Quand oserons-nous prendre la parole sans modération, sans nous excuser, sans qu’on nous tolère ?
Au risque de vous choquer encore – l’idée ne vient pas de moi mais d’un membre de l’Amicale des Bons Vivants – à l’image de la Gay Pride, expression outrée d’une minorité active, oserons-nous faire la fête à Paris, Londres, New-York, pour fêter le Vin ?
N’en déplaise aux « on ne peut rien faire » l’idée d’un grand pique-nique convivial vignerons-urbains ou, comme l’avaient fait les Jeunes Agriculteurs avec le blé sur les Champs Élysées, la grande table du bien-vivre sur cette belle avenue, n’a rien de farfelue, ni d’irréaliste.

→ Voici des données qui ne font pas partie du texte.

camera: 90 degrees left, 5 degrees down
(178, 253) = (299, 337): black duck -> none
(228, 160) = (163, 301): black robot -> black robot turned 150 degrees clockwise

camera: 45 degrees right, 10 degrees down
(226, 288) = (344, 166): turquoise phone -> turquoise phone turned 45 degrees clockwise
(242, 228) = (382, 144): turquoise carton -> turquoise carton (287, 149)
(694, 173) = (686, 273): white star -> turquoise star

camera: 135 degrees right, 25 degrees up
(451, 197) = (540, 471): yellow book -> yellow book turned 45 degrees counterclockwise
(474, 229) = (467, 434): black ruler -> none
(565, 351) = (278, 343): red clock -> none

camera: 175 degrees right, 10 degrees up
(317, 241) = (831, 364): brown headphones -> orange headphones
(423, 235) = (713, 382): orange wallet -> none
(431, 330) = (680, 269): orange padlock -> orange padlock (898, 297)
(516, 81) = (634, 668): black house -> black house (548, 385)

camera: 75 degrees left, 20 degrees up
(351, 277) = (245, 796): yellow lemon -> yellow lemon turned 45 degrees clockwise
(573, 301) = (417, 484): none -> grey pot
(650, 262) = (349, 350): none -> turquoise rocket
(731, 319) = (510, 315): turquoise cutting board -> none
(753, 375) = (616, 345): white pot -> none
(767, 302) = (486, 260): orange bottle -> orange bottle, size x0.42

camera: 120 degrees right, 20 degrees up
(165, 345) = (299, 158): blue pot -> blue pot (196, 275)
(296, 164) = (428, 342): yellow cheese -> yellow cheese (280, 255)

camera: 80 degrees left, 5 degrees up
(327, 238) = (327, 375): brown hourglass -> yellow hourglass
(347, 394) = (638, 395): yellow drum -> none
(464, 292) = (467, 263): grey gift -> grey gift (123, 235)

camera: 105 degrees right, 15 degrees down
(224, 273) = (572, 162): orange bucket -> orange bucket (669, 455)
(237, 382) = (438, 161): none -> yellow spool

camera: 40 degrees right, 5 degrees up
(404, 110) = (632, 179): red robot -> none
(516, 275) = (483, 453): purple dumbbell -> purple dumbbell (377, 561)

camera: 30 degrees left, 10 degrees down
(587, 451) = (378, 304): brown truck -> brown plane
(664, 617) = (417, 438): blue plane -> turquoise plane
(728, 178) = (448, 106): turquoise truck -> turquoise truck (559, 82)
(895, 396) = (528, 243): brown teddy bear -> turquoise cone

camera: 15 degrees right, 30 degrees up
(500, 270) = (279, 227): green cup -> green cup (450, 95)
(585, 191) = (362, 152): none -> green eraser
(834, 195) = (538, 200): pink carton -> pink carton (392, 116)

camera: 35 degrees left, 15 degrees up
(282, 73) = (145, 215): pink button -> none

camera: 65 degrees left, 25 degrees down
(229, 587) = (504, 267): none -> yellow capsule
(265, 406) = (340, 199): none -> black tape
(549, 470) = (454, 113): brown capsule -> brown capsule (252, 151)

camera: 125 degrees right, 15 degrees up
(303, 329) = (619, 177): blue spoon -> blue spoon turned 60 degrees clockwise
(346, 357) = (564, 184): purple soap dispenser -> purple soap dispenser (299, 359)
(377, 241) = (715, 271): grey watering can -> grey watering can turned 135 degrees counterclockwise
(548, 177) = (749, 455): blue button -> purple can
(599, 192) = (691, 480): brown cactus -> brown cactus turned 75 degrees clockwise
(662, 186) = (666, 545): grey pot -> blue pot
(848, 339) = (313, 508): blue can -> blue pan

Pour tous ceux qui baissent les bras avant même de les avoir levés un chiffre : il y a 20 ans, pour la première édition de Toques&Clochers, à Malras, 334 âmes, il y eut tout juste 300 visiteurs, le 4 avril prochain dans ce même petit village, ils seront proche des 50 000. Quand j’étais petit les vieux me disaient « impossible n’est pas français » Mes amis de Sieur d’Arques à Limoux, ont plantés de nouvelles vignes : le Chardonnay par exemple, mais ils ont aussi semés et crus en leurs idées de porter le tonneau de Chardonnay au plus haut, de faire la fête, de glorifier la gastronomie, d’avoir les pieds dans le terroir et la tête dans les étoiles, pourquoi diable ce qui est possible aux portes de la Haute-Vallée de l’Aude, dans cette petite ville de Limoux où, dit-ont, naquirent les premières bulles, celles de la Blanquette, ne le serait-il pas pour la communauté des femmes et des hommes du vin de notre vieux pays ? J’attends avec impatience les plaidoiries de la défense et, plus encore, vos adhésions à l’Amicale des Bons Vivants.